→ **Исходный текст**
════════════════════
Книги

Записки баловня судьбы

22
18
20
22
24
26
28
30

«Если художник лишен истинного чувства нового и знания явлений этого нового, — утверждал Фадеев, определяя первую причину отставания драматургии, — он не может быть хозяином конфликта в пьесе, он становится его рабом.

Вторая причина в том, что мы несколько недооцениваем некоторых особенностей нашего социалистического гуманизма и пытаемся иногда решать конфликты в пьесах и сценариях по старым меркам».

Этот, второй пункт Фадеев щедро развил, в который раз возвращаясь к критике В. Г. Белинского за его формулу «старого гуманизма», к критике Льва Толстого, не показавшего Кутузова в «Войне и мире» при исполнении служебных полководческих обязанностей, и И. С. Тургенева — с помощью цитаты из Добролюбова — за то, что в «Накануне» Инсаров «не дан в гражданской деятельности…».
════════════════════
→ **Показанные строки**
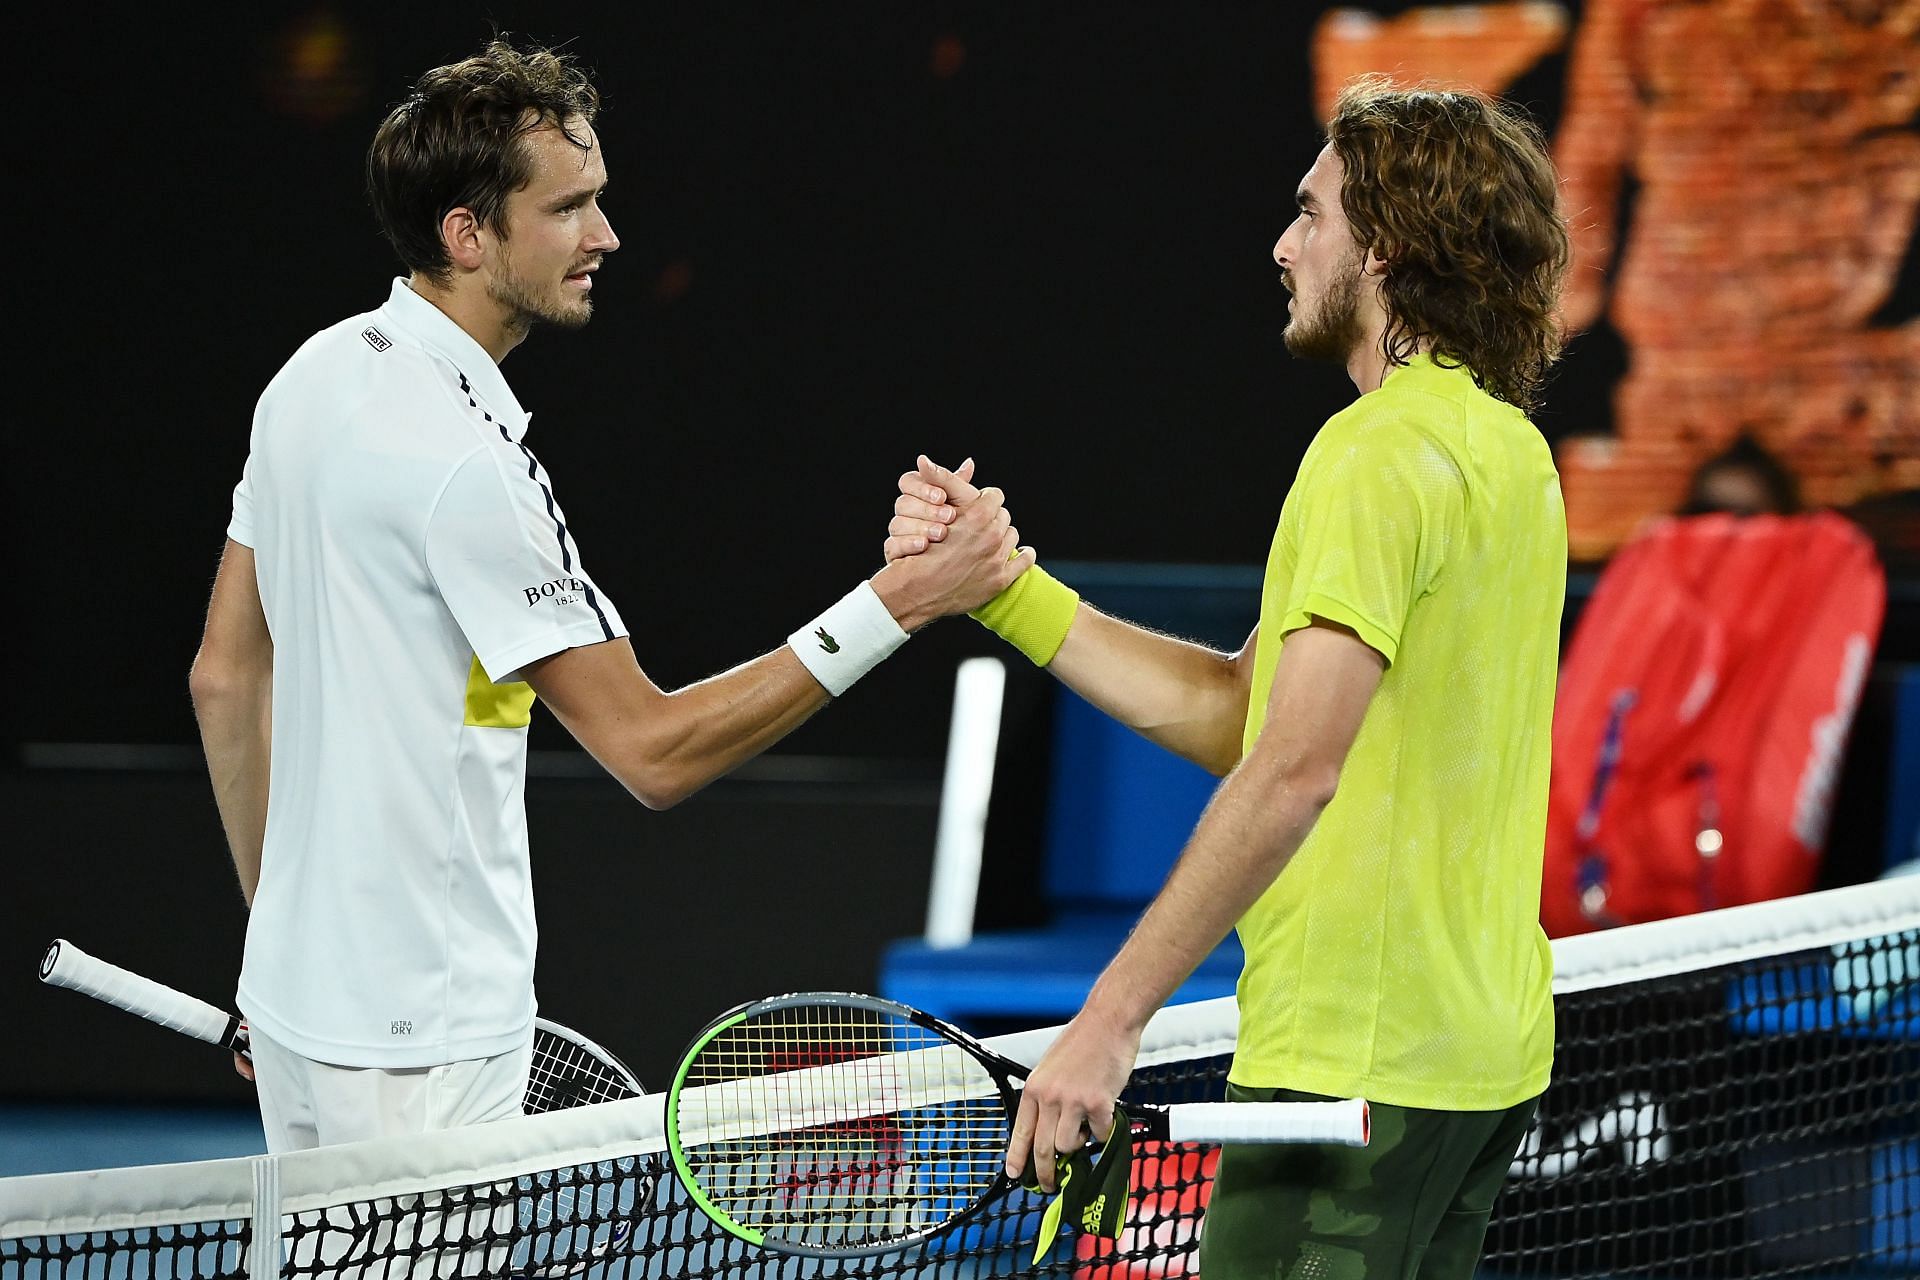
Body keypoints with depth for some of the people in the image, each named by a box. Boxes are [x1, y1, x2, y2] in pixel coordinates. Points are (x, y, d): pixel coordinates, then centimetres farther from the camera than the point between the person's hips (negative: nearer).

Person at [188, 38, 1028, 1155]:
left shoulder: (317, 375, 7)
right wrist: (900, 601, -20)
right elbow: (654, 750, -20)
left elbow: (225, 677, 15)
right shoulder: (466, 457, -22)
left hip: (298, 993, 10)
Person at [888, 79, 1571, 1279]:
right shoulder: (1508, 451, 16)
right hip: (1481, 1053, 10)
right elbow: (1232, 714, 16)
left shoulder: (1386, 450, -15)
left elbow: (1295, 767, -25)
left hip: (1359, 1060, -10)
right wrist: (1001, 587, 11)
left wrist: (1111, 1019, -26)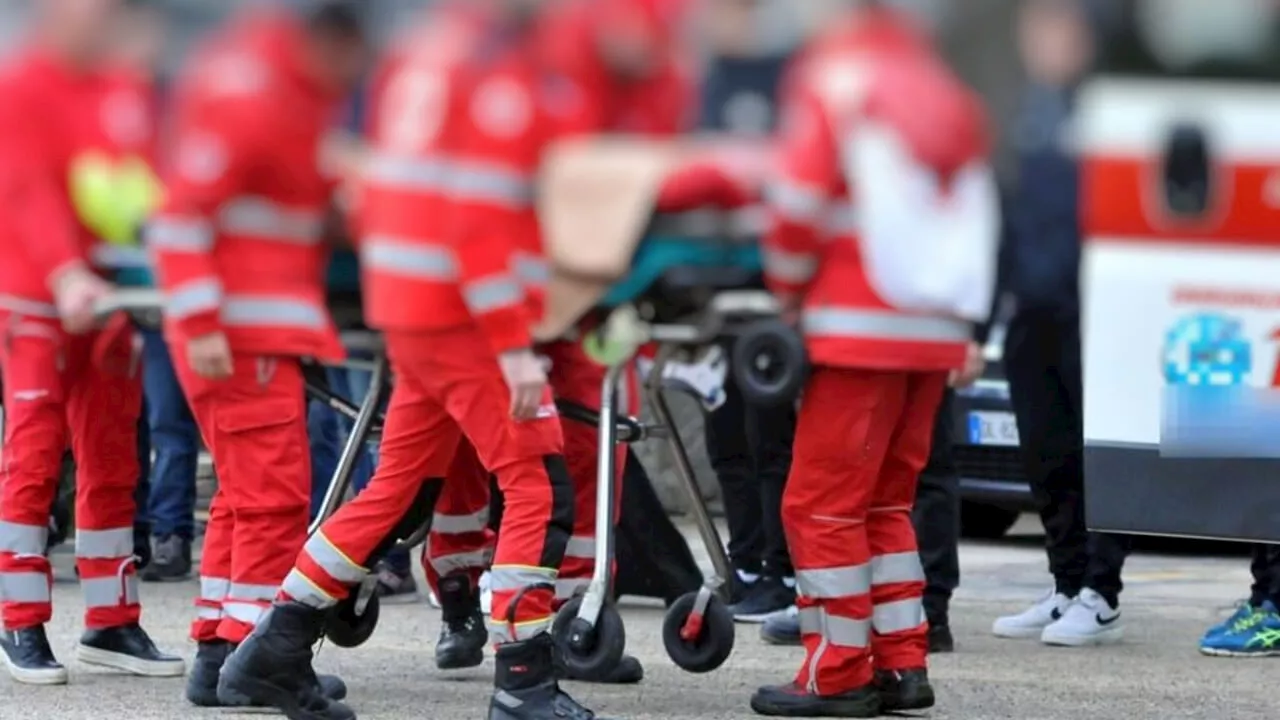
════════════════════
→ **Задание к выполнению**
За что, согласно исходному тексту, Фадеев критиковал Льва Толстого? Эти строки к заданию отношения не имеют.

→ **Поле для ответа**
За то, что Толстой не показал Кутузова в «Войне и мире» при исполнении служебных полководческих обязанностей.